- _Description of the task_
Convert the stretch from the start of the records through the line containing "obdarovaný skutečně rád, co" into a numbered list, leaving out any blank lines.

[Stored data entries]
☆ ☆ ☆ ☆ ☆
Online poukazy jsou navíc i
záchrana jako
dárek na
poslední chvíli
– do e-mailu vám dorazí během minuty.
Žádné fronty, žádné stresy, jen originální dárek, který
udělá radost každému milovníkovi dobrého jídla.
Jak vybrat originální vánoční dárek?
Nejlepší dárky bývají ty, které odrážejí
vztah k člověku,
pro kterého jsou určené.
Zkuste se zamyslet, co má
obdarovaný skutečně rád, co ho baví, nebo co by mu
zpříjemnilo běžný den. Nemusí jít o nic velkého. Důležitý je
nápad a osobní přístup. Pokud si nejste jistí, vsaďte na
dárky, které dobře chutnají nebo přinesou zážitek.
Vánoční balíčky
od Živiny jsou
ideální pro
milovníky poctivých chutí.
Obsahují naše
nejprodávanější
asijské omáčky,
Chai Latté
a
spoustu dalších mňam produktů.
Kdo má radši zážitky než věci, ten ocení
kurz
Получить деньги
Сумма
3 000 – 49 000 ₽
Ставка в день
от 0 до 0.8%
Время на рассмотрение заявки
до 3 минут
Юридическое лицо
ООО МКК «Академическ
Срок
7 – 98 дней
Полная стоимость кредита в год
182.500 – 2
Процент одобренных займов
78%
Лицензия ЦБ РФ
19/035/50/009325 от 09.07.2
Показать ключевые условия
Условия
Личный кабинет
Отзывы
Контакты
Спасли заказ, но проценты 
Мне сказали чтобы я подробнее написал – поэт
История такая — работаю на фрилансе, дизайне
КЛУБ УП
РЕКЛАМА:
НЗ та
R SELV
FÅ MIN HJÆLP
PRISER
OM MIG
☆ ☆ ☆ ☆ ☆
- _Problem solution_
1. Online poukazy jsou navíc i
2. záchrana jako
3. dárek na
4. poslední chvíli
5. – do e-mailu vám dorazí během minuty.
6. Žádné fronty, žádné stresy, jen originální dárek, který
7. udělá radost každému milovníkovi dobrého jídla.
8. Jak vybrat originální vánoční dárek?
9. Nejlepší dárky bývají ty, které odrážejí
10. vztah k člověku,
11. pro kterého jsou určené.
12. Zkuste se zamyslet, co má
13. obdarovaný skutečně rád, co ho baví, nebo co by mu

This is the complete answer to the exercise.